For dictator Nicolae Ceausescu and his clique, Radio Free Europe represented the ultimate villain, an enemy that needed to be smashed, compromised, eliminated. It was the voice of sedition, an invitation to truth in a system where mendacity reigned supreme. Broadcasting about the rampant political corruption of the communist nomenklatura, denouncing the Securitate's endless abuses, telling the truth about the Communist Party's history -- RFE's Romanian Service opened our eyes.
For totalitarianism, truth is subversive. The regime reacted accordingly, unleashing sordid slanderous campaigns against RFE's most active editors. Lovinescu faced assassination attempts. Directors Bernard and Vlad Georgescu most likely lost their lives as a result of Securitate-organized criminal plots. Other broadcasters were singled out for the regime's vicious attacks: Emil Georgescu, Cornel Chiriac, N. C. Munteanu, Serban Orescu, Max Banush.
Among the most influential voices, one should remember Nestor Ratesh, a splendid analyst of the U.S. political and cultural scene; Emil Hurezeanu, an electrifyingly intelligent political commentator; Mircea Carp; Mihai Cismarescu; Ghita Ionescu; Preda Bunescu; and Nicolae Stroescu-Stanisoara.
Following the 1977 earthquake in Romania, RFE helped create a sense of solidarity based on true information. In 1968, it kept Romanians abreast of the search for democratic socialism in Czechoslovakia and the suppression of the Prague Spring by the Warsaw Pact that August.

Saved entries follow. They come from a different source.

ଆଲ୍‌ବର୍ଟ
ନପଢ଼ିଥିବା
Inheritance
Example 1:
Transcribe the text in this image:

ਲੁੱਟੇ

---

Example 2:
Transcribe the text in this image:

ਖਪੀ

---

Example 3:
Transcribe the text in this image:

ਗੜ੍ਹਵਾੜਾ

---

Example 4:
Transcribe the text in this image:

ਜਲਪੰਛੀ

And, after 1985, it promoted the new ideas of reform, playing a major role in debunking Ceausescu's dismal dictatorship as decrepit and obsolete.After The Revolution
During the 1989 revolutionary upheaval, RFE was the main hope of the Romanians, a source of information, knowledge, and self-confidence. Since the demise of communism, RFE has continued to foster democratic values, tolerance, dialogue, and moral clarity. It has opposed communist restoration and criticized Ion Iliescu and his cronies for their refusal to engage in genuine democratization.

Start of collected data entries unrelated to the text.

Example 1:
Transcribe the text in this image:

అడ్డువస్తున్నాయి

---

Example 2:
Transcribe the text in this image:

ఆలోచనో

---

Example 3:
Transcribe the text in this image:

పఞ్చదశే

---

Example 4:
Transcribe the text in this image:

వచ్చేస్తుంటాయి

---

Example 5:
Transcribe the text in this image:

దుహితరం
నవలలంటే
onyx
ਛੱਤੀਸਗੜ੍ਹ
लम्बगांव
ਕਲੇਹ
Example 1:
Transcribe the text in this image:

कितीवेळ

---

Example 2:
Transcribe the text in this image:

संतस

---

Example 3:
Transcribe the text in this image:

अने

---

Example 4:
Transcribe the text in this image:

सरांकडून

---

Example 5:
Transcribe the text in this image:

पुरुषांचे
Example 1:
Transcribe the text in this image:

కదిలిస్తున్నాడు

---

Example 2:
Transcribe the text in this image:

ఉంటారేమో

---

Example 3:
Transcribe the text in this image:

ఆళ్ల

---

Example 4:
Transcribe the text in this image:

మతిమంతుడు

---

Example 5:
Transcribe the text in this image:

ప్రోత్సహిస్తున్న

For Romania's democratic intellectuals, RFE symbolizes the values they cherish most dearly. As a regular contributor to RFE's Romanian Service since February 1983, I consider its contribution crucial in terms of defending the concept -- articulated by Vaclav Havel -- of living in truth. When one writes the history of Romanian communism and postcommunism, RFE's decisive role in advocating an open society and opposing any form of totalitarianism must be prominently highlighted.Vladimir Tismaneanu is professor of politics at the University of Maryland and, since 2006, has been chairman of the Presidential Commission for the Analysis of the Communist Dictatorship in Romania. He is a regular contributor to RFE/RL's Romania-Moldova Service. The views presented in this commentary are the author's own and do not necessarily reflect those of RFE/RL
* The Romanian Service began experimental broadcasting on July 14, 1950, and was fully operational by May 1, 1951.
* Broadcasts to Moldova by the service began in 1989.
* Europalibera.org, the service's website, went public in 2003.